- [Entries shown]:
= Beginning of Section =
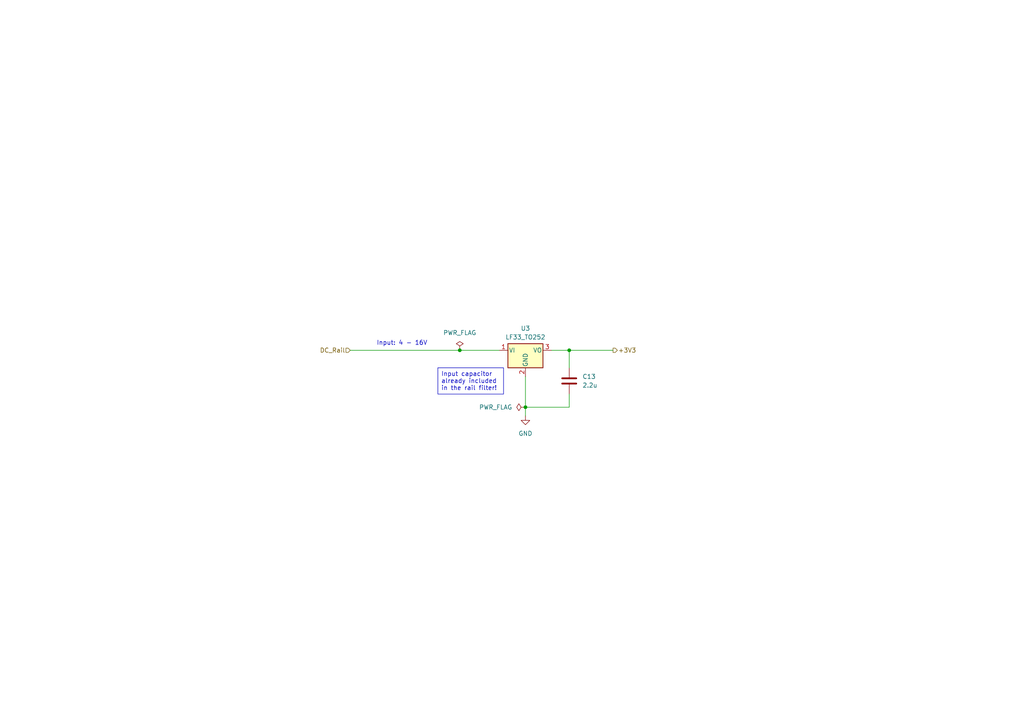
<source format=kicad_sch>
(kicad_sch (version 20230121) (generator eeschema)

  (uuid a6fa03fd-ee38-4f85-bab4-f0d189a4a920)

  (paper "A4")

  (title_block
    (title "Power Supplies")
    (rev "A")
    (company "Sebastian Oberschwendtner")
    (comment 1 "OTP-24 oTrain Control - Rail Transceiver")
    (comment 2 "www.github.com/SebastianOberschwendtner/OTP24-oTrainControl")
  )

  

  (junction (at 165.1 101.6) (diameter 0) (color 0 0 0 0)
    (uuid 11c5e2c0-fa93-4e0d-83e0-89601491fe69)
  )
  (junction (at 133.35 101.6) (diameter 0) (color 0 0 0 0)
    (uuid 6067f146-4e0f-49b2-8b42-f9bf9acef6fc)
  )
  (junction (at 152.4 118.11) (diameter 0) (color 0 0 0 0)
    (uuid aabd7264-d10b-41be-95dd-8e099ce2021f)
  )

  (wire (pts (xy 165.1 114.3) (xy 165.1 118.11))
    (stroke (width 0) (type default))
    (uuid 054310fe-71e3-471f-b5cb-66e41d05dac0)
  )
  (wire (pts (xy 133.35 101.6) (xy 144.78 101.6))
    (stroke (width 0) (type default))
    (uuid 2feabaad-de75-4ad3-9b3c-d87fca109196)
  )
  (wire (pts (xy 160.02 101.6) (xy 165.1 101.6))
    (stroke (width 0) (type default))
    (uuid 395a27e2-b8e2-427a-a170-cbaaca2bc3d7)
  )
  (wire (pts (xy 152.4 118.11) (xy 152.4 120.65))
    (stroke (width 0) (type default))
    (uuid 3ebd36e5-6c2d-4f79-9750-b44bb494cf94)
  )
  (wire (pts (xy 152.4 118.11) (xy 152.4 109.22))
    (stroke (width 0) (type default))
    (uuid 4a49fcfe-bea4-45bf-ac55-39eeed34fb58)
  )
  (wire (pts (xy 165.1 101.6) (xy 165.1 106.68))
    (stroke (width 0) (type default))
    (uuid 4cd3d666-e6b4-424d-8e80-874fff1d7d0e)
  )
  (wire (pts (xy 165.1 101.6) (xy 177.8 101.6))
    (stroke (width 0) (type default))
    (uuid a2c2fd95-f424-4566-a193-6b61ccaa044c)
  )
  (wire (pts (xy 152.4 118.11) (xy 165.1 118.11))
    (stroke (width 0) (type default))
    (uuid d064128c-7795-4419-b07e-d3a39d3b11bc)
  )
  (wire (pts (xy 101.6 101.6) (xy 133.35 101.6))
    (stroke (width 0) (type default))
    (uuid ec4e839f-ab9d-4893-bee5-1fe752ee7194)
  )

  (text_box "Input capacitor already included in the rail filter!"
    (at 127 106.68 0) (size 19.05 7.62)
    (stroke (width 0) (type default))
    (fill (type none))
    (effects (font (size 1.27 1.27)) (justify left top))
    (uuid 9e49b118-535d-4232-8aa5-d5ec90f24811)
  )

  (text "Input: 4 - 16V" (at 109.22 100.33 0)
    (effects (font (size 1.27 1.27)) (justify left bottom))
    (uuid 919e7a14-8692-4451-9c99-f1d6a0828748)
  )

  (hierarchical_label "+3V3" (shape output) (at 177.8 101.6 0) (fields_autoplaced)
    (effects (font (size 1.27 1.27)) (justify left))
    (uuid 48d0fd7b-1918-4751-b8a8-0158d186fd99)
  )
  (hierarchical_label "DC_Rail" (shape input) (at 101.6 101.6 180) (fields_autoplaced)
    (effects (font (size 1.27 1.27)) (justify right))
    (uuid 4daafabf-b681-4b9e-8e4e-6cefe1d28f0e)
  )

  (symbol (lib_id "Device:C") (at 165.1 110.49 0) (unit 1)
    (in_bom yes) (on_board yes) (dnp no) (fields_autoplaced)
    (uuid 135f0e5b-f209-443f-a704-fbd6811fff31)
    (property "Reference" "C13" (at 168.91 109.22 0)
      (effects (font (size 1.27 1.27)) (justify left))
    )
    (property "Value" "2.2u" (at 168.91 111.76 0)
      (effects (font (size 1.27 1.27)) (justify left))
    )
    (property "Footprint" "Capacitor_SMD:C_0805_2012Metric_Pad1.18x1.45mm_HandSolder" (at 166.0652 114.3 0)
      (effects (font (size 1.27 1.27)) hide)
    )
    (property "Datasheet" "~" (at 165.1 110.49 0)
      (effects (font (size 1.27 1.27)) hide)
    )
    (pin "1" (uuid cc6a3b87-3f51-4db6-824e-ee42a4f16ed5))
    (pin "2" (uuid 4d6bccbe-c84d-4af2-8443-9d6c51133fb0))
    (instances
      (project "rail_transceiver"
        (path "/d24f4f85-2470-4388-bfa9-81aa781b1d47/8c758932-540e-4c52-b482-5b1422bd3039"
          (reference "C13") (unit 1)
        )
      )
    )
  )

  (symbol (lib_id "power:PWR_FLAG") (at 133.35 101.6 0) (unit 1)
    (in_bom yes) (on_board yes) (dnp no) (fields_autoplaced)
    (uuid 2dad73e4-2e7e-4d26-9c87-fc7a97f45807)
    (property "Reference" "#FLG02" (at 133.35 99.695 0)
      (effects (font (size 1.27 1.27)) hide)
    )
    (property "Value" "PWR_FLAG" (at 133.35 96.52 0)
      (effects (font (size 1.27 1.27)))
    )
    (property "Footprint" "" (at 133.35 101.6 0)
      (effects (font (size 1.27 1.27)) hide)
    )
    (property "Datasheet" "~" (at 133.35 101.6 0)
      (effects (font (size 1.27 1.27)) hide)
    )
    (pin "1" (uuid b2ecb60e-e165-453d-acbe-0ff0eaf417fe))
    (instances
      (project "rail_transceiver"
        (path "/d24f4f85-2470-4388-bfa9-81aa781b1d47/8c758932-540e-4c52-b482-5b1422bd3039"
          (reference "#FLG02") (unit 1)
        )
      )
    )
  )

  (symbol (lib_id "power:PWR_FLAG") (at 152.4 118.11 90) (unit 1)
    (in_bom yes) (on_board yes) (dnp no) (fields_autoplaced)
    (uuid 4e9c03fa-c37b-45b4-9e44-50304698a129)
    (property "Reference" "#FLG01" (at 150.495 118.11 0)
      (effects (font (size 1.27 1.27)) hide)
    )
    (property "Value" "PWR_FLAG" (at 148.59 118.11 90)
      (effects (font (size 1.27 1.27)) (justify left))
    )
    (property "Footprint" "" (at 152.4 118.11 0)
      (effects (font (size 1.27 1.27)) hide)
    )
    (property "Datasheet" "~" (at 152.4 118.11 0)
      (effects (font (size 1.27 1.27)) hide)
    )
    (pin "1" (uuid b2ecb60e-e165-453d-acbe-0ff0eaf417ff))
    (instances
      (project "rail_transceiver"
        (path "/d24f4f85-2470-4388-bfa9-81aa781b1d47/8c758932-540e-4c52-b482-5b1422bd3039"
          (reference "#FLG01") (unit 1)
        )
      )
    )
  )

  (symbol (lib_id "power:GND") (at 152.4 120.65 0) (unit 1)
    (in_bom yes) (on_board yes) (dnp no) (fields_autoplaced)
    (uuid d7f08592-6027-40e4-928f-d124b46a6577)
    (property "Reference" "#PWR019" (at 152.4 127 0)
      (effects (font (size 1.27 1.27)) hide)
    )
    (property "Value" "GND" (at 152.4 125.73 0)
      (effects (font (size 1.27 1.27)))
    )
    (property "Footprint" "" (at 152.4 120.65 0)
      (effects (font (size 1.27 1.27)) hide)
    )
    (property "Datasheet" "" (at 152.4 120.65 0)
      (effects (font (size 1.27 1.27)) hide)
    )
    (pin "1" (uuid 1d74a18b-c847-452a-8dbe-0f65c0ff2041))
    (instances
      (project "rail_transceiver"
        (path "/d24f4f85-2470-4388-bfa9-81aa781b1d47/8c758932-540e-4c52-b482-5b1422bd3039"
          (reference "#PWR019") (unit 1)
        )
      )
    )
  )

  (symbol (lib_id "Regulator_Linear:LF33_TO252") (at 152.4 101.6 0) (unit 1)
    (in_bom yes) (on_board yes) (dnp no) (fields_autoplaced)
    (uuid de0f119b-f71b-47d2-a1f9-1a934c35af52)
    (property "Reference" "U3" (at 152.4 95.25 0)
      (effects (font (size 1.27 1.27)))
    )
    (property "Value" "LF33_TO252" (at 152.4 97.79 0)
      (effects (font (size 1.27 1.27)))
    )
    (property "Footprint" "Package_TO_SOT_SMD:TO-252-2" (at 152.4 95.885 0)
      (effects (font (size 1.27 1.27) italic) hide)
    )
    (property "Datasheet" "http://www.st.com/content/ccc/resource/technical/document/datasheet/c4/0e/7e/2a/be/bc/4c/bd/CD00000546.pdf/files/CD00000546.pdf/jcr:content/translations/en.CD00000546.pdf" (at 152.4 102.87 0)
      (effects (font (size 1.27 1.27)) hide)
    )
    (pin "3" (uuid 0fbdb459-3418-47a9-b989-5baa9f3ebe40))
    (pin "1" (uuid 196446f3-8f7a-40ae-afcb-6bcef4abec84))
    (pin "2" (uuid b742e89b-9280-4fb6-9663-e8b6ed4ac80d))
    (instances
      (project "rail_transceiver"
        (path "/d24f4f85-2470-4388-bfa9-81aa781b1d47/8c758932-540e-4c52-b482-5b1422bd3039"
          (reference "U3") (unit 1)
        )
      )
    )
  )
)

</source>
= End of Section =
- [Aim of the exercise]:
For each line in the material above that contains the string "junction", make a copy.

- [Response to the task]:
  (junction (at 165.1 101.6) (diameter 0) (color 0 0 0 0)
  (junction (at 133.35 101.6) (diameter 0) (color 0 0 0 0)
  (junction (at 152.4 118.11) (diameter 0) (color 0 0 0 0)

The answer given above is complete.